(Body or hand keypoint data)
++++
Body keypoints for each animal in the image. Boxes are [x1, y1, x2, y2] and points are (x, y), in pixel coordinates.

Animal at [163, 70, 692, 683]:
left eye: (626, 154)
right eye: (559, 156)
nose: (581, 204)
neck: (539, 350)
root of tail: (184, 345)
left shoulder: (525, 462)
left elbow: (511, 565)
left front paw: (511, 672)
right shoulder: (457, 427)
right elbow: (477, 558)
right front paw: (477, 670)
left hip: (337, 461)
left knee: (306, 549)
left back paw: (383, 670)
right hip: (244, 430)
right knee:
++++
» **EXERCISE GOAL**
In the records above, return precisely the line containing "left front paw: (511, 672)" and each line that comes after it, up to the final one.

» **EXERCISE RESULT**
left front paw: (511, 672)
right shoulder: (457, 427)
right elbow: (477, 558)
right front paw: (477, 670)
left hip: (337, 461)
left knee: (306, 549)
left back paw: (383, 670)
right hip: (244, 430)
right knee:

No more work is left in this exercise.